Нередко ссоры с Лоной происходили на глазах Аудада. При этом Беррис чувствовал себя крайне неловко, а когда задумывался почему, то неловкость перерастала в очередной приступ самоуничижения. По отношению к нему с Лоной Аудад и Николаиди были все равно что купидончики, и почему-то Беррису казалось, что он постоянно обязан играть роль пылкого влюбленного. Каждой своей резкой репликой он как бы подводит Аудада. Что за бред! Какое мне дело, подвожу я Аудада или нет, думал Беррис. Аудад пока ни разу ни на что не жаловался. Не предлагал выступить посредником-примирителем. Вообще не говорил ни слова.
Как Беррис и ожидал, с билетами на Титан ни малейших затруднений не возникло. Аудад предусмотрительно связался с курортом и известил администрацию, что они прибывают с опережением графика. И они отправились на Титан.
По сравнению со взлетом с Земли, старт с Луны значительно обеднен спецэффектами. При силе тяжести в шесть раз меньше земной, достаточно легкого толчка, чтобы оказаться в космосе… А космопорт, как и положено, кипел суматошной жизнью; ежедневно отправлялись рейсы на Марс, Титан, Ганимед и Землю, раз в три дня — к внешним планетам, раз в неделю — на Меркурий. Но ни одного межзвездного рейса. Так уж повелось (и даже было законодательно закреплено), что межзвездные корабли стартуют с Земли, разгоняются через всю Солнечную систему под неусыпным наблюдением десятков контрольных станций и уже где-то за орбитой Плутона совершают прыжок. Что до рейсов на Титан, то большинство их производится с промежуточной посадкой на Ганимеде, в огромном горнодобывающем центре, и в первоначально разработанной для Берриса и Лоны программе такой пункт был. Но рейс на пять дней раньше отправлялся прямо на Титан. Жалко, что Лона не увидит Ганимед… впрочем, сама виновата. Кто, собственно, предложил пораньше свернуть лунную программу? Ну да ладно; может, удастся попасть на Ганимед на обратном пути.
Корабль легко отделился от Луны и скользнул в черноту; Лона была неестественно оживлена и болтлива. Она хотела знать о Титане абсолютно все — точно так же, как раньше она хотела знать все о южном полюсе, о смене времен года, о кактусах и куче других вещей. Но если раньше это было не более чем наивное любопытство, то теперь — попытка восстановить отношения; хоть какие-то.
Из этого, прекрасно понимал Беррис, ничего не выйдет.
— Титан — самый большой спутник во всей системе, — говорил он. — Больше даже Меркурия, а Меркурий — не спутник, а планета.
— Но Меркурий вращается вокруг Солнца, а Титан — вокруг Сатурна.
— Правильно. Титан гораздо больше, чем Луна. Радиус его орбиты примерно семьсот пятьдесят тысяч миль.

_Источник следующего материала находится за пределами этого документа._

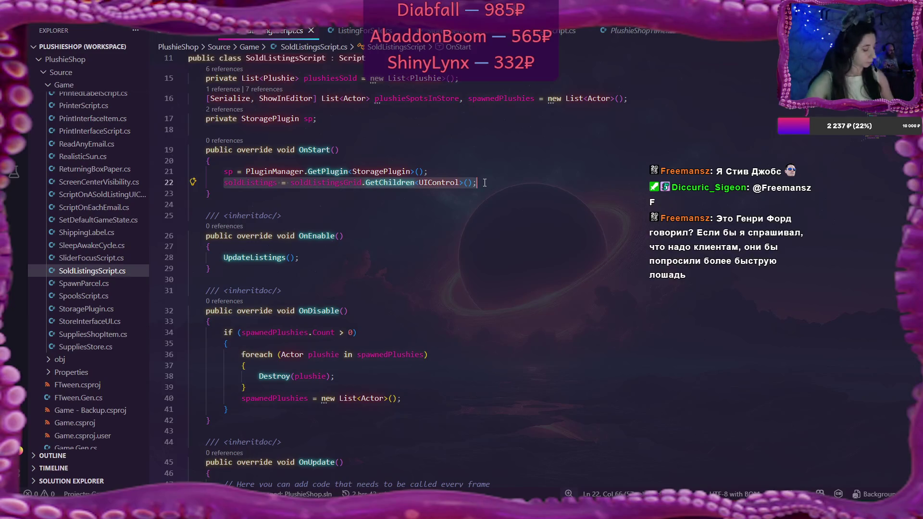
{"action": "scroll", "coordinate": [399, 268], "scroll_direction": "down", "scroll_amount": 15}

Кстати, с него потрясающий вид на кольца Сатурна. Там даже есть атмосфера — малоприятная, впрочем: аммиак, метан. Мир вечного льда. Говорят, там очень живописно. Не знаю, не видел.
— Как так?
— Когда был помоложе, просто не было денег. А потом замотался по другим уголкам Вселенной.
Корабль скользил через солнечную систему; ненадолго он даже поднялся под плоскостью эклиптики, чтобы миновать пояс астероидов. У Лоны перехватывало дыхание от восторга. Мимо проплыл красно-коричневый шарик Юпитера; потом в иллюминаторе появился Сатурн.

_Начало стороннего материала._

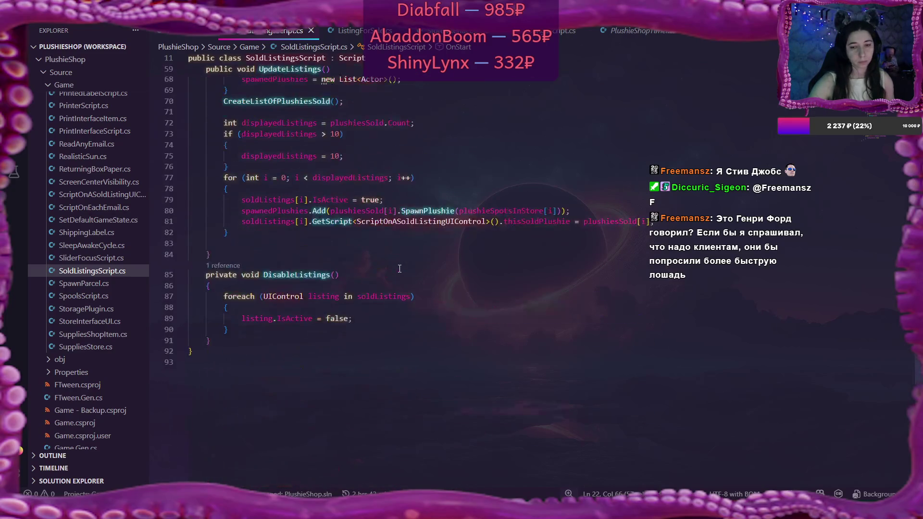
{"action": "left_click", "coordinate": [241, 289]}
Step: Insert an if block at the top of DisableListings containing the pasted soldListings GetChildren line
{"action": "key", "text": "Return"}
{"action": "type", "text": "i"}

Тут-то они и прибыли на Титан.
Разумеется, снова купол. Невыразительная посадочная площадка на невыразительном плато. Мир льда, но совершенно иной, чем смертоносная Антарктика. На Титане каждый дюйм казался невероятно чужим и странным, тогда как в Антарктиде за день-другой все становилось удручающе знакомым. Нет, дело не только в холоде, ветре и белизне.
Во-первых, Сатурн. Опоясанная кольцами планета низко висела в небе; огромная, гораздо крупнее, чем кажется Земля с Луны. Атмосфера из аммиака и метана была достаточно плотной как раз для того, чтобы небо приобрело синеватый оттенок; на таком фоне очень эффектно смотрелся отливающий золотом Сатурн, с широкими темными полосами в атмосфере и змеевидным шлейфом крошечных частичек.

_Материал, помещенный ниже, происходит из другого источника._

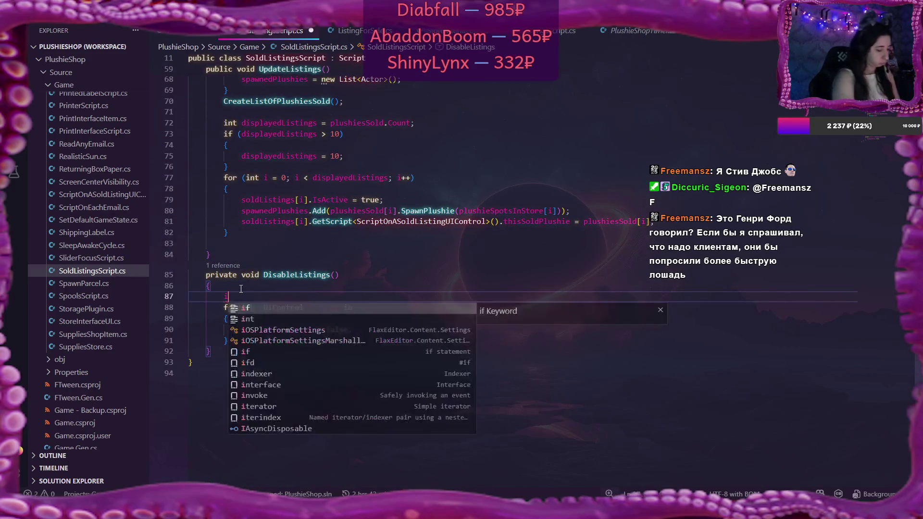
{"action": "type", "text": "f ("}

— Кольцо такое тонкое, — пожаловалась Лона. — С ребра его почти не видно.
— Это только кажется, по сравнению с Сатурном. Ничего, завтра мы все как следует рассмотрим. Ты увидишь, что там не одно кольцо, а несколько. И внутренние вращаются быстрее, чем внешние.
Пока ему удавалось отделываться общими местами, все было нормально. На более личные темы он старался не переходить да и она тоже. Слишком напряжены были их нервы. Слишком близко к краю пропасти оказались они после недавних ссор.
Отель сверкал великолепием; Беррису с Лоной достался один из лучших номеров. Их окружала одна элита человечества, сплошь козырные тузы, те, кто сделал состояние на колонизации планет или межзвездных сообщениях, или энергетике. Казалось, все здесь друг друга знают. Женщины были общительны, стройны и моложавы вне зависимости от возраста. Мужчины зачастую были достаточно массивного сложения, но все как один лучились жизнерадостностью и энергией. Никто не позволял себе грубостей. Никто не пялился. И, при всей холодной отстраненности здешних завсегдатаев, они были довольно дружелюбны.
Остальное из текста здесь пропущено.